The user can specify more than one XML Schema in the list.
The XML Schema Recommendation explicitly states that
the inclusion of schemaLocation/ noNamespaceSchemaLocation attributes in the
instance document is only a hint; it does not mandate that these attributes
must be used to locate schemas. This property allows the user to specify the
no target namespace XML Schema Location externally. If specified, the instance
document's noNamespaceSchemaLocation attribute will be effectively ignored.
Value
The syntax is the same as for the noNamespaceSchemaLocation
attribute that may occur in an instance document: e.g."file_name.xsd".
Value Type
XMLCh*
XMLUni Predefined Constant:
fgXercesSchemaExternalNoNameSpaceSchemaLocation
http://apache.org/xml/properties/scannerName
Description
This property allows the user to specify the name of
the XMLScanner to use for scanning XML documents.
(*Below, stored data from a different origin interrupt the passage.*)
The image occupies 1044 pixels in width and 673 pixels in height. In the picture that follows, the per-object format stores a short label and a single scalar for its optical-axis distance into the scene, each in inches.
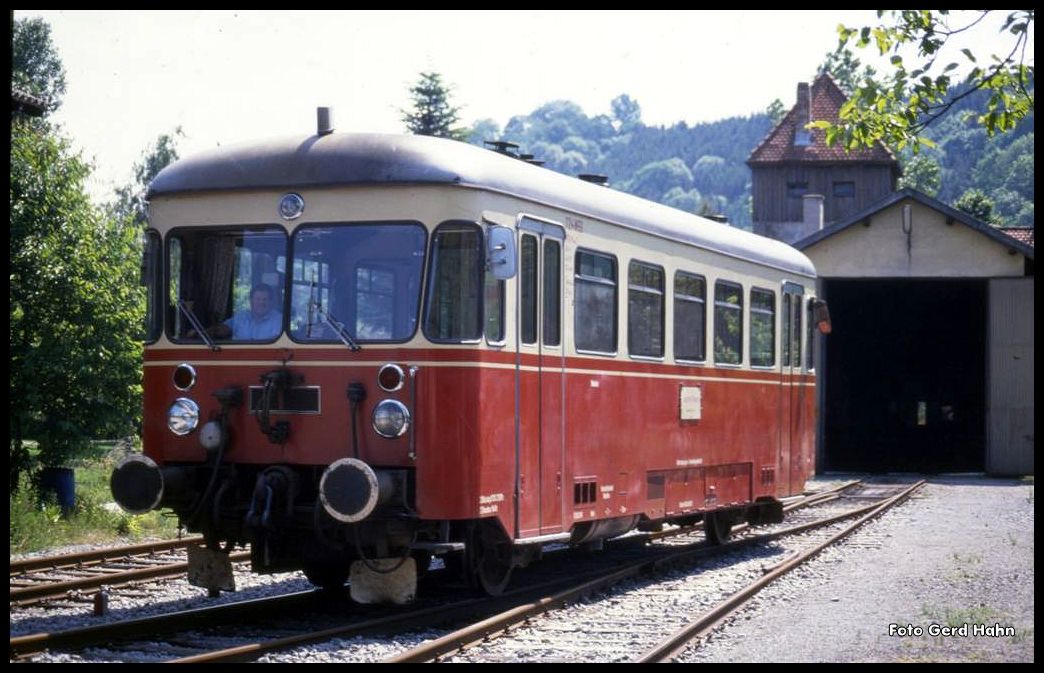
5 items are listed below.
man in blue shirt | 427.2
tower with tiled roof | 2817.4
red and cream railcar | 409.1
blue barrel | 800.3
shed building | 1333.7
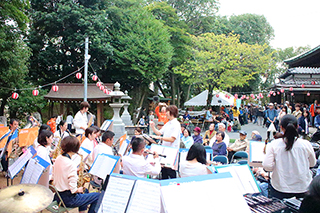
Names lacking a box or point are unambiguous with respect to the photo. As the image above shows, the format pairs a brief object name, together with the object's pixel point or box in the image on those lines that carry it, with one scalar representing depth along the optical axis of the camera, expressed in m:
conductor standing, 4.41
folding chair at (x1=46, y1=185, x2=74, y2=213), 3.12
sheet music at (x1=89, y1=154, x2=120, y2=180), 3.44
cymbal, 2.35
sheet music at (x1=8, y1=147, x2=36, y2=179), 3.55
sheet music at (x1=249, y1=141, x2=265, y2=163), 4.32
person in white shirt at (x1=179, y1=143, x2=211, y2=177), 3.13
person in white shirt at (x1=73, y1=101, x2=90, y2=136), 6.19
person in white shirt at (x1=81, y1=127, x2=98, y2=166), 4.71
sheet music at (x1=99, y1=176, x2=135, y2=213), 2.23
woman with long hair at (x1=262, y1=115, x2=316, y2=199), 2.90
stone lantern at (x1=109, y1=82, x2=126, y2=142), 11.02
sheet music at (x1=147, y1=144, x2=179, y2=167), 4.14
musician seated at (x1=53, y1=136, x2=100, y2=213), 3.16
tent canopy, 19.16
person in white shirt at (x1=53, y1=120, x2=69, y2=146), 6.16
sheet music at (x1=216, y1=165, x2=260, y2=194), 2.90
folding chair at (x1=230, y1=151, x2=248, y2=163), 5.66
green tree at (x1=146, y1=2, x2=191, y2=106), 23.94
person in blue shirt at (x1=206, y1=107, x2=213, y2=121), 16.25
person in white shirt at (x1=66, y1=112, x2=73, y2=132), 12.76
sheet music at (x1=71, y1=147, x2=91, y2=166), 4.57
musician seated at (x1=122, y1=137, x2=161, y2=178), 3.43
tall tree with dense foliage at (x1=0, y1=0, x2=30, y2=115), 10.02
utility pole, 13.98
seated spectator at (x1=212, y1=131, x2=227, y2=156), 5.80
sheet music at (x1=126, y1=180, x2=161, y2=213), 2.14
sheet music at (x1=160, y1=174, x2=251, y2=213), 2.00
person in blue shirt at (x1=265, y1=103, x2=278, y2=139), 12.01
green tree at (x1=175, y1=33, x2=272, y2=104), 18.81
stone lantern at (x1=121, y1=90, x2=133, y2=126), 13.66
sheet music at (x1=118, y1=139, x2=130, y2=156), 5.07
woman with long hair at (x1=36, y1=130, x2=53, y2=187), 3.33
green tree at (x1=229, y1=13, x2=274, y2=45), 32.06
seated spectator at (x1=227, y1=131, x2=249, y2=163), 6.24
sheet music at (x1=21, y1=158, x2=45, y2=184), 3.11
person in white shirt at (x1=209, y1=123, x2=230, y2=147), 6.78
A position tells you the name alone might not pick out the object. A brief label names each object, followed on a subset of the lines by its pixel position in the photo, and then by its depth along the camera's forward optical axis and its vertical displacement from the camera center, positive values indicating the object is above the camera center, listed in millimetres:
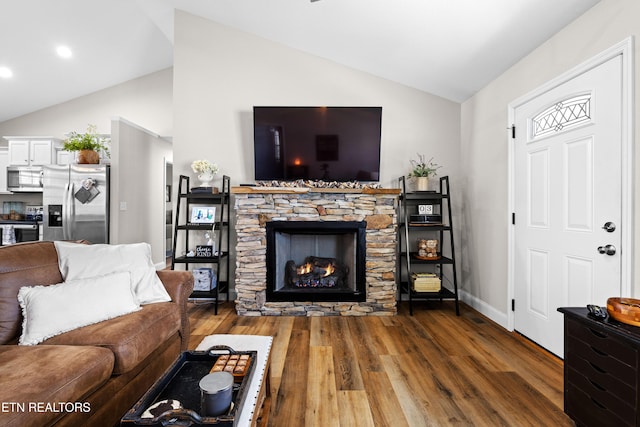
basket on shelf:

If not specified, the default
scanner "IGXMLScanner" is used.
Value
The recognized scanner names are:
1."WFXMLScanner" - scanner that performs well-formedness checking only.
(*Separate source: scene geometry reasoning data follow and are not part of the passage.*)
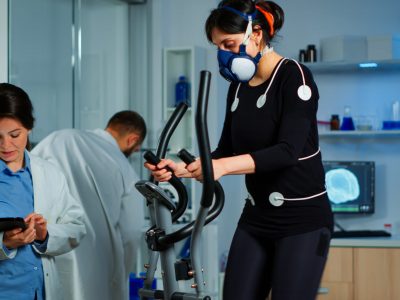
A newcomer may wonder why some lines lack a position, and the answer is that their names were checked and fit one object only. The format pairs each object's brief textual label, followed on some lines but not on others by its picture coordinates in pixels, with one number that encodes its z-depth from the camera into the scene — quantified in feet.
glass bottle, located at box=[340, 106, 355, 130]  16.10
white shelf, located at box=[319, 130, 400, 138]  15.70
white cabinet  16.16
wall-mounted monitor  16.17
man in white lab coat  11.76
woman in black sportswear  6.62
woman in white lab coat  7.64
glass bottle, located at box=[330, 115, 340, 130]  16.24
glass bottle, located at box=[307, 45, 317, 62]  16.34
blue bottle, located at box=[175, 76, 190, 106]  16.46
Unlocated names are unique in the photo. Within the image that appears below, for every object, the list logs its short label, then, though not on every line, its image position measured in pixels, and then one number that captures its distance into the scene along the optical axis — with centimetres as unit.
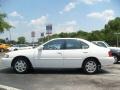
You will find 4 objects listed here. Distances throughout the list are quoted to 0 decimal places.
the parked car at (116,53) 668
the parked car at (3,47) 1850
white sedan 467
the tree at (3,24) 2145
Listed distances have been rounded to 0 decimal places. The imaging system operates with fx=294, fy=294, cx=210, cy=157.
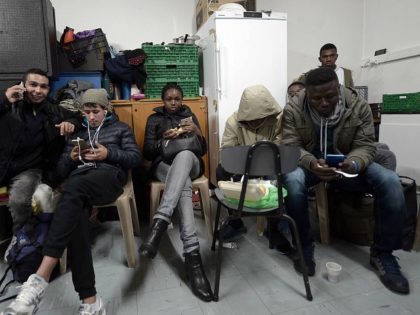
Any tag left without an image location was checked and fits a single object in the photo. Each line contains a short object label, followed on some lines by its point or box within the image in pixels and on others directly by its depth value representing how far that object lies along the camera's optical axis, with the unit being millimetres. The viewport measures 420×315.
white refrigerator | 2502
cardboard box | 2701
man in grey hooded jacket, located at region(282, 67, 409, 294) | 1462
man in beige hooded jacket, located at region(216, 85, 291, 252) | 1768
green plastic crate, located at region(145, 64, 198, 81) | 2666
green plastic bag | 1344
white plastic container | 1329
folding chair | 1271
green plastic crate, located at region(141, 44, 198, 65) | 2646
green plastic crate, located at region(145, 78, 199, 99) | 2688
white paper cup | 1448
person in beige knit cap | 1205
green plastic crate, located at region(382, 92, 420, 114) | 2778
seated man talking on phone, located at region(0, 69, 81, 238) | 1707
2. "DGXMLScanner" - scanner that handles XML documents with DTD grammar information.
3. "SGXMLScanner" - scanner that handles XML documents with XML schema grammar information.
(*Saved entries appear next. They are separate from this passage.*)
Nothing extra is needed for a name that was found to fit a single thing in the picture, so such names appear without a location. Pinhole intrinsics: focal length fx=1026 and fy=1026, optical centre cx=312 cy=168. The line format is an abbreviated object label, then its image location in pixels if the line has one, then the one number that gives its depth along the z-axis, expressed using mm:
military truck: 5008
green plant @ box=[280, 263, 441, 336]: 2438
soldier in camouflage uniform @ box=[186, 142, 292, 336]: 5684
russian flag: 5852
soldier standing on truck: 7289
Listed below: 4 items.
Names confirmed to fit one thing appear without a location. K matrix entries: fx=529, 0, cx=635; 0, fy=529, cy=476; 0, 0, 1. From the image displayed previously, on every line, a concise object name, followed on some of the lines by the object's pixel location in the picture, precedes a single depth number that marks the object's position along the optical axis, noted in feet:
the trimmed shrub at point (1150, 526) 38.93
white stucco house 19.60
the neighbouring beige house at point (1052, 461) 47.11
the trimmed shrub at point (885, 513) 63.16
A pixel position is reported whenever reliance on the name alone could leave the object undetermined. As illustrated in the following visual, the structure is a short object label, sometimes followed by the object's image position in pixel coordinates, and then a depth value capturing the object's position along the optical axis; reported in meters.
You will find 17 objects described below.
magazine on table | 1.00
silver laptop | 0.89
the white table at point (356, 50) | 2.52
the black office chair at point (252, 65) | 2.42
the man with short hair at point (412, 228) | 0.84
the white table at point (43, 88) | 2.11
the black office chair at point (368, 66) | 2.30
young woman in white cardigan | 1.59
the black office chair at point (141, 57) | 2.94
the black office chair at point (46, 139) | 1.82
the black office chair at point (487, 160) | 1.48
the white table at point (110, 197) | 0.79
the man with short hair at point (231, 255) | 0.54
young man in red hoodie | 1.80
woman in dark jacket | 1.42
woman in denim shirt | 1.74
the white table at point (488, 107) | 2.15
4. "IGXMLScanner" - scanner that handles XML documents with DTD or/and XML schema grammar information.
Users can use the predefined constants defined in XMLUni directly (fgWFXMLScanner, fgDGXMLScanner,
fgSGXMLScanner, or fgIGXMLScanner) or a string that matches the value of
one of those constants.
Value Type
XMLCh*
XMLUni Predefined Constant:
fgXercesScannerName
note:
See Use Specific Scanner
for more programming details.
http://apache.org/xml/properties/security-manager
Description
Certain valid XML and XML Schema constructs can force a
processor to consume more system resources than an
application may wish. In fact, certain features could
be exploited by malicious document writers to produce a
denial-of-service attack. This property allows
applications to impose limits on the amount of
resources the processor will consume while processing
these constructs.
Value
An instance of the SecurityManager class (see
xercesc/util/SecurityManager). This
class's documentation describes the particular limits
that may be set. Note that, when instantiated, default
values for limits that should be appropriate in most
settings are provided. The default implementation is
not thread-safe; if thread-safety is required, the
application should extend this class, overriding
methods appropriately. The parser will not adopt the
SecurityManager instance; the application is
responsible for deleting it when it is finished with
it. If no SecurityManager instance has been provided to
the parser (the default) then processing strictly
conforming to the relevant specifications will be
performed.
Value Type
SecurityManager*
XMLUni Predefined Constant:
fgXercesSecurityManager
http://apache.org/xml/properties/low-water-mark
Description
If the number of available bytes in the raw buffer is less than
the low water mark the parser will attempt to read more data before
continuing parsing. By default the value for this parameter is 100
bytes. You may want to set this parameter to 0 if you would like
the parser to parse the available data immediately without
potentially blocking while waiting for more date.
Value
New low water mark.
Value Type
XMLSize_t*
XMLUni Predefined Constant:
fgXercesLowWaterMark
setInputBufferSize(const size_t bufferSize)
Description
Set maximum input buffer size.
This method allows users to limit the size of buffers used in parsing
XML character data. The effect of setting this size is to limit the
size of a ContentHandler::characters() call.
The parser's default input buffer size is 1 megabyte.